U.S. lenders scaled back on new foreclosure filings in December, the latest sign that the expiration of the federal eviction moratorium may not lead to the rash of repossessions once feared.
Just over 9,000 properties entered the foreclosure process last month, a 12 percent drop from the previous month. This ensured that 2021 ended as the year with the fewest foreclosures on record, according to a report from Attom Data Solutions.
Even though the record-low foreclosure numbers were largely due to the moratorium on evictions, which ended earlier in the year, the number of filings since then have been lower than expected.
“The COVID-19 foreclosure tsunami that some people had anticipated is clearly not happening,” Rick Sharga, executive vice president at RealtyTrac, said in the report. “Government and mortgage industry efforts have prevented millions of unnecessary foreclosures, and while it’s likely that we’ll see a slight increase in the first quarter, we probably won’t see foreclosure activity back to normal levels before the end of 2022.”
Because of the slowdown in filings dating back to the early months of the pandemic, repossessions were also at their lowest point since 2006.
There were 25,662 homes repossessed by lenders through foreclosure in 2021 — a far cry from their 2010 peak of 1 million in the aftermath of the housing crash.
One of the main factors holding foreclosures down has been the red-hot seller’s market, Sharga argues. Even if a homeowner is nearing default, the market has provided distressed homeowners with options to avoid foreclosure through a quick — and profitable — sale.
“We believe that repossessions will continue to be lower than normal throughout 2022,” Sharga noted. “Homeowners have a record amount of equity – over $23 trillion – and over 87 percent of homeowners in foreclosure have positive equity. This means that most borrowers will have an opportunity to sell their house at a profit rather than lose everything to a foreclosure auction.”
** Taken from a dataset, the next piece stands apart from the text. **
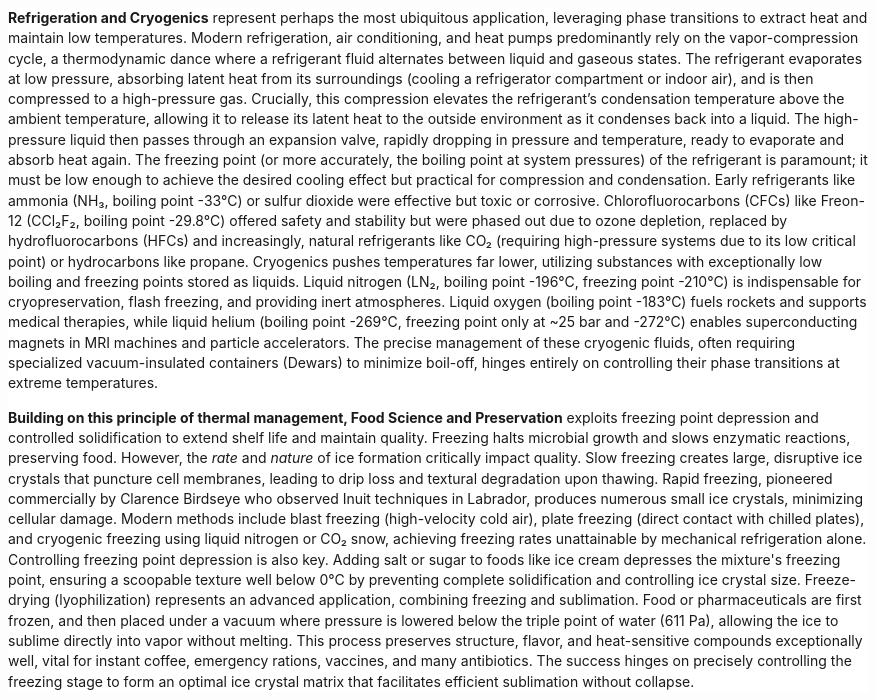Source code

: **Refrigeration and Cryogenics** represent perhaps the most ubiquitous application, leveraging phase transitions to extract heat and maintain low temperatures. Modern refrigeration, air conditioning, and heat pumps predominantly rely on the vapor-compression cycle, a thermodynamic dance where a refrigerant fluid alternates between liquid and gaseous states. The refrigerant evaporates at low pressure, absorbing latent heat from its surroundings (cooling a refrigerator compartment or indoor air), and is then compressed to a high-pressure gas. Crucially, this compression elevates the refrigerant’s condensation temperature above the ambient temperature, allowing it to release its latent heat to the outside environment as it condenses back into a liquid. The high-pressure liquid then passes through an expansion valve, rapidly dropping in pressure and temperature, ready to evaporate and absorb heat again. The freezing point (or more accurately, the boiling point at system pressures) of the refrigerant is paramount; it must be low enough to achieve the desired cooling effect but practical for compression and condensation. Early refrigerants like ammonia (NH₃, boiling point -33°C) or sulfur dioxide were effective but toxic or corrosive. Chlorofluorocarbons (CFCs) like Freon-12 (CCl₂F₂, boiling point -29.8°C) offered safety and stability but were phased out due to ozone depletion, replaced by hydrofluorocarbons (HFCs) and increasingly, natural refrigerants like CO₂ (requiring high-pressure systems due to its low critical point) or hydrocarbons like propane. Cryogenics pushes temperatures far lower, utilizing substances with exceptionally low boiling and freezing points stored as liquids. Liquid nitrogen (LN₂, boiling point -196°C, freezing point -210°C) is indispensable for cryopreservation, flash freezing, and providing inert atmospheres. Liquid oxygen (boiling point -183°C) fuels rockets and supports medical therapies, while liquid helium (boiling point -269°C, freezing point only at ~25 bar and -272°C) enables superconducting magnets in MRI machines and particle accelerators. The precise management of these cryogenic fluids, often requiring specialized vacuum-insulated containers (Dewars) to minimize boil-off, hinges entirely on controlling their phase transitions at extreme temperatures.

**Building on this principle of thermal management, Food Science and Preservation** exploits freezing point depression and controlled solidification to extend shelf life and maintain quality. Freezing halts microbial growth and slows enzymatic reactions, preserving food. However, the *rate* and *nature* of ice formation critically impact quality. Slow freezing creates large, disruptive ice crystals that puncture cell membranes, leading to drip loss and textural degradation upon thawing. Rapid freezing, pioneered commercially by Clarence Birdseye who observed Inuit techniques in Labrador, produces numerous small ice crystals, minimizing cellular damage. Modern methods include blast freezing (high-velocity cold air), plate freezing (direct contact with chilled plates), and cryogenic freezing using liquid nitrogen or CO₂ snow, achieving freezing rates unattainable by mechanical refrigeration alone. Controlling freezing point depression is also key. Adding salt or sugar to foods like ice cream depresses the mixture's freezing point, ensuring a scoopable texture well below 0°C by preventing complete solidification and controlling ice crystal size. Freeze-drying (lyophilization) represents an advanced application, combining freezing and sublimation. Food or pharmaceuticals are first frozen, and then placed under a vacuum where pressure is lowered below the triple point of water (611 Pa), allowing the ice to sublime directly into vapor without melting. This process preserves structure, flavor, and heat-sensitive compounds exceptionally well, vital for instant coffee, emergency rations, vaccines, and many antibiotics. The success hinges on precisely controlling the freezing stage to form an optimal ice crystal matrix that facilitates efficient sublimation without collapse.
Still, the number of properties going through the foreclosure process did rise after the moratorium expired. In some cases, government assistance and loan modifications may be merely delaying foreclosures, Sharga said.
For these reasons, a gradual rise in foreclosures over the coming months is still likely, he said.
“The government’s foreclosure moratorium, the mortgage forbearance program, and the mortgage servicing guidelines enacted by the CFPB in August have kept foreclosure starts artificially low over the past year,” Sharga said in the report.
The number of properties with foreclosure filings last year represented 0.11 percent of all housing units, the report found. That’s lower than the 0.16 percent observed the previous year, and far below the 2.23 percent posted during the foreclosure peak of 2010.
But in some parts of the country, the effect was more pronounced. In Las Vegas and Cleveland, a typical home was approximately three times as likely to have a foreclosure filing than in the U.S. at large.
Several even larger metros more than doubled the national rate for foreclosure filings, including Miami, Jacksonville and St. Louis, according to the report.